Now that the dust appears to be settling on the 2010 mid-term elections and before we start analyzing for the 2012 presidential election, let’s take a look at what all this might mean.
Observation #1: it wasn’t just the Tea Party, but independents as well. The exit polls seem to indicate a double-whammy for the party-in-power. While voters who identify with both major parties went back to 2004 norms, it was the ideological composition of the electorate that really stood out.
For the past three elections, the ideology of the U.S. electorate remained stable—20% of US voters identified themselves as liberals, 44 to 47% identified as moderates, and 32-34% identified as conservatives. This year, conservatives ran their percentage up to 41, while moderates dropped to 39. Early analysis may indicate that there were just more conservatives out there who showed up, while moderates (read independents) stayed home. But you have to look at party identification as well to make that judgment.
U.S. voters who identified themselves as Republicans went from 37% of the electorate in ’04 to 32% in ’08, reflecting disenchantment with the GOP. This year, that number rebounded to 36%, tied with the Democratic percentage, leaving 28% identifying themselves as “independent.” But again, it was independents who made the difference, and they split 60/40 to the Republicans. More on that later.
Observation #2: what happened to North Carolina’s competitive congressional districts? We thought all along that the endangered species, commonly known as Southern conservative Democrats, would be wiped out this year. Yes, South Carolina’s John Spratt was taken out, but Larry Kissell, Mike McIntyre, and Heath Shuler all survived. The surprise of the night came with Democrat Bob “Who are you!” Etheridge in the second congressional district. So maybe the Republican wave didn’t hit North Carolina as hard as we thought at the federal level, but a rip current did have an effect at the state level.
Observation #3: the rip tide pulled the N.C. General Assembly to the GOP. It was the undercurrent of the Republican wave—most identified with Rowan County’s own 77th House District—that is the biggest news coming out of 2010. Classic swing districts like the 77th are prone to being caught up in dramatic wave elections, but this one also pulled out a number of Democrats in “lean Democratic” districts in the state house and senate. So, for the first time in 112 years, the GOP has complete control the North Carolina General Assembly.
And if there’s one election that every political party wants to win every ten years, they will always take the one that occurs in a year ending in zero: because they get to redistrict.
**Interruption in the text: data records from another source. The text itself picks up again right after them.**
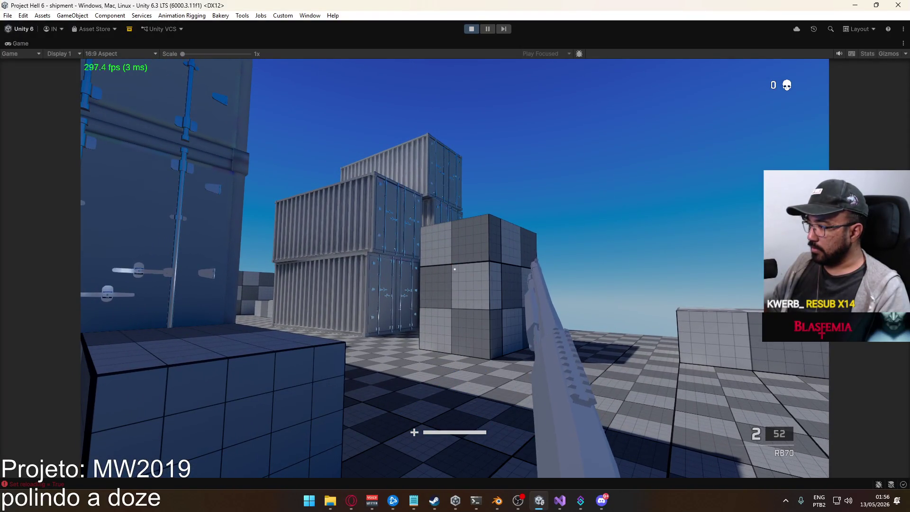
Walk toward the containers, fire at the cube stack near the red dummy, and reload to 8 rounds
{"action": "key", "text": "w"}
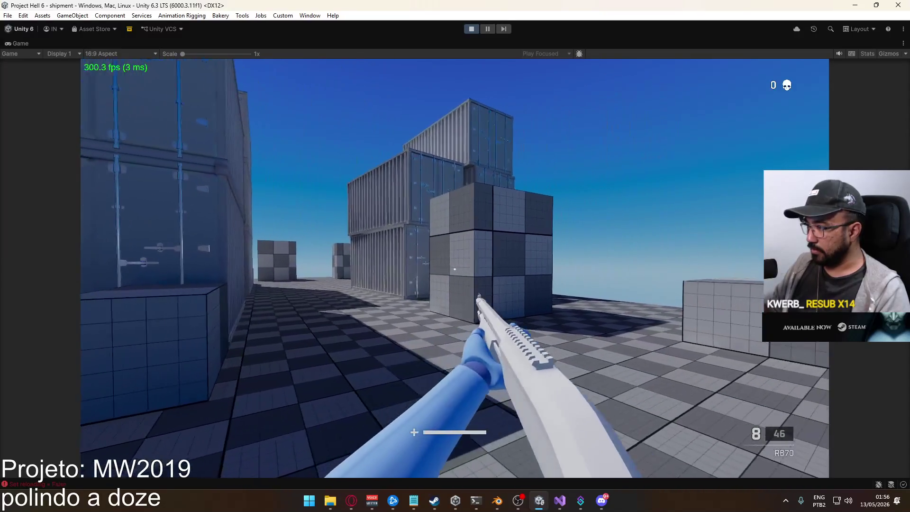
{"action": "left_click", "coordinate": [454, 269]}
{"action": "left_click", "coordinate": [455, 269]}
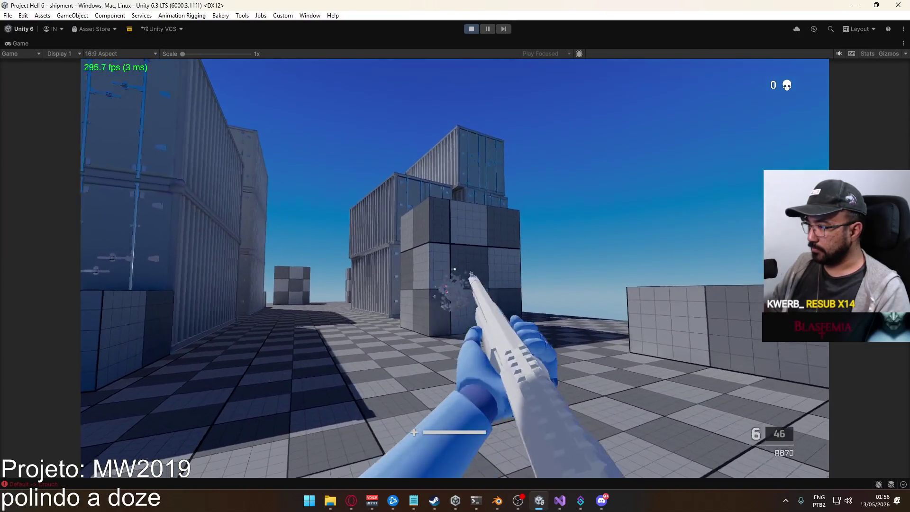
{"action": "left_click", "coordinate": [454, 268]}
{"action": "left_click", "coordinate": [455, 268]}
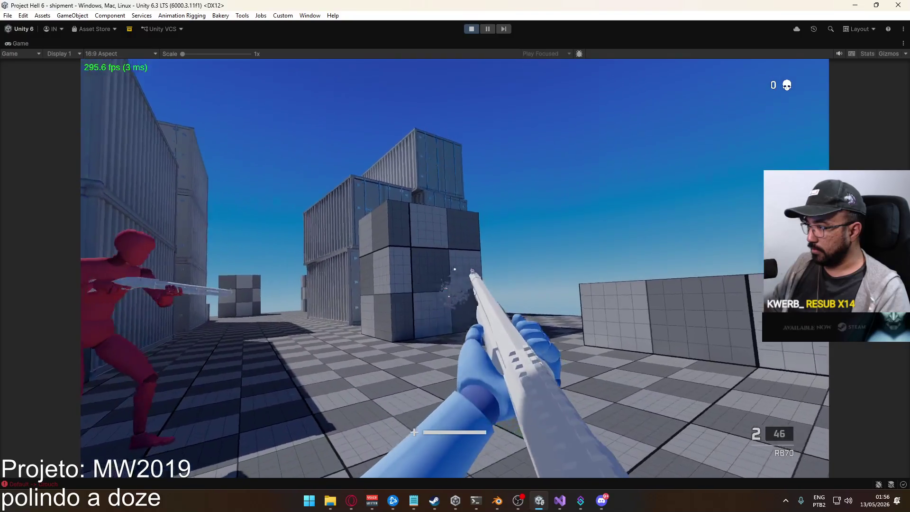
{"action": "left_click", "coordinate": [455, 269]}
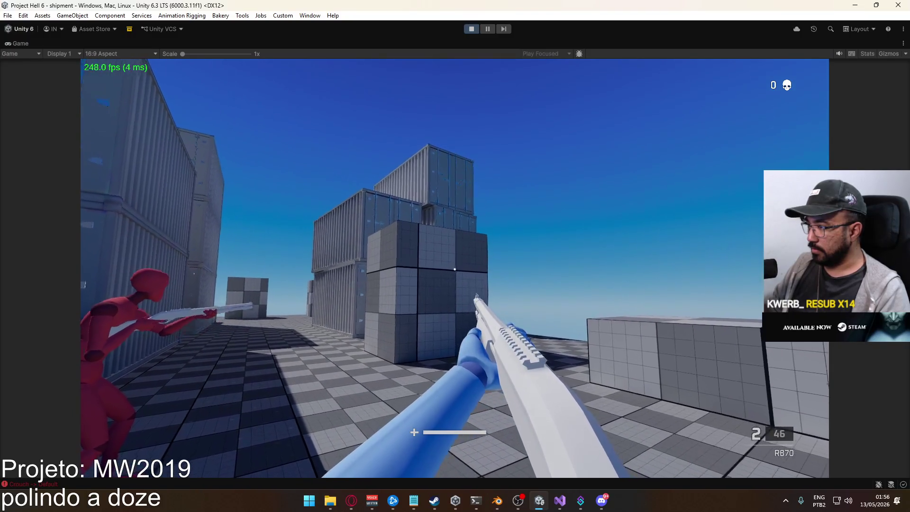
{"action": "left_click", "coordinate": [455, 269]}
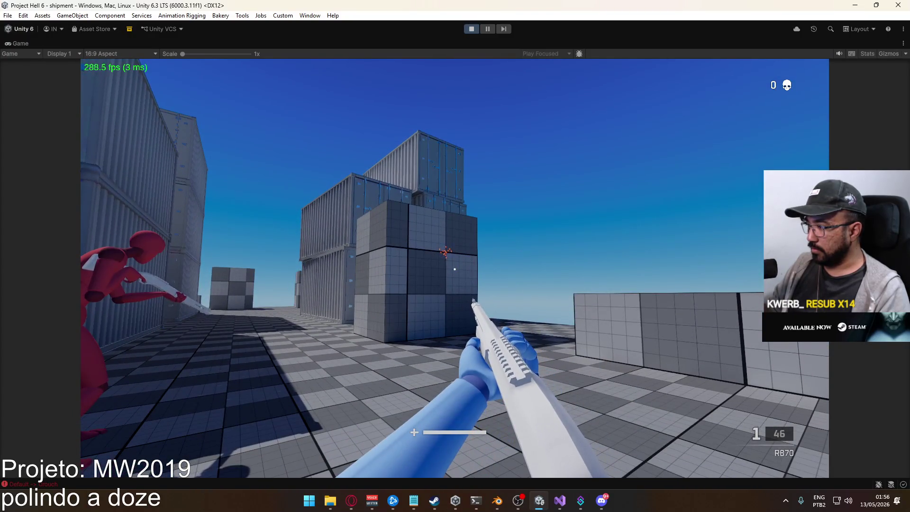
{"action": "left_click", "coordinate": [455, 270]}
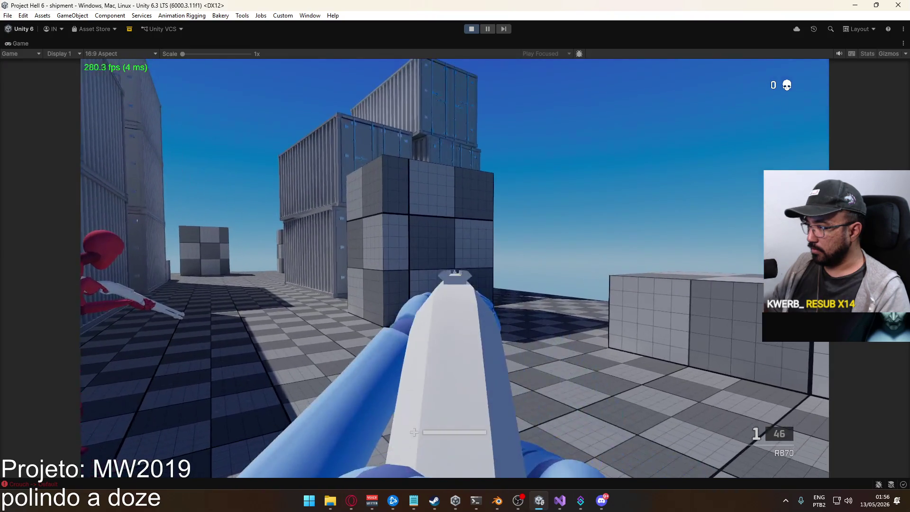
{"action": "key", "text": "r"}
With the power of redistricting, or redrawing the lines of the game, a political party can create “winnable” districts for their party and protect their incumbents, while at the same time making it difficult, if not impossible, for the minority party to regain majority status. In North Carolina, with the exception of getting the federal government’s approval, it’s in the hands of the GOP to redraw the lines of competition—and they will do it for their benefit. Thus, to the victor go the spoils, and this year’s spoil is gerrymandering.
One more observation: 2010 was the third “change” election we’ve seen. While Republicans had a good evening, especially at the state and local level due to mobilization and straight ticket voting, my crystal ball is giving an early hint to 2012: change may come again. If issues and concerns aren’t addressed, the American electorate (read: independents) is very willing to swing around until they find someone or some party that will address their concerns. In 2008, independents went 60/40 for Democrats—this year, they went 60/40 for Republicans. If neither party steps up to address issues, be careful of the swing in 2012.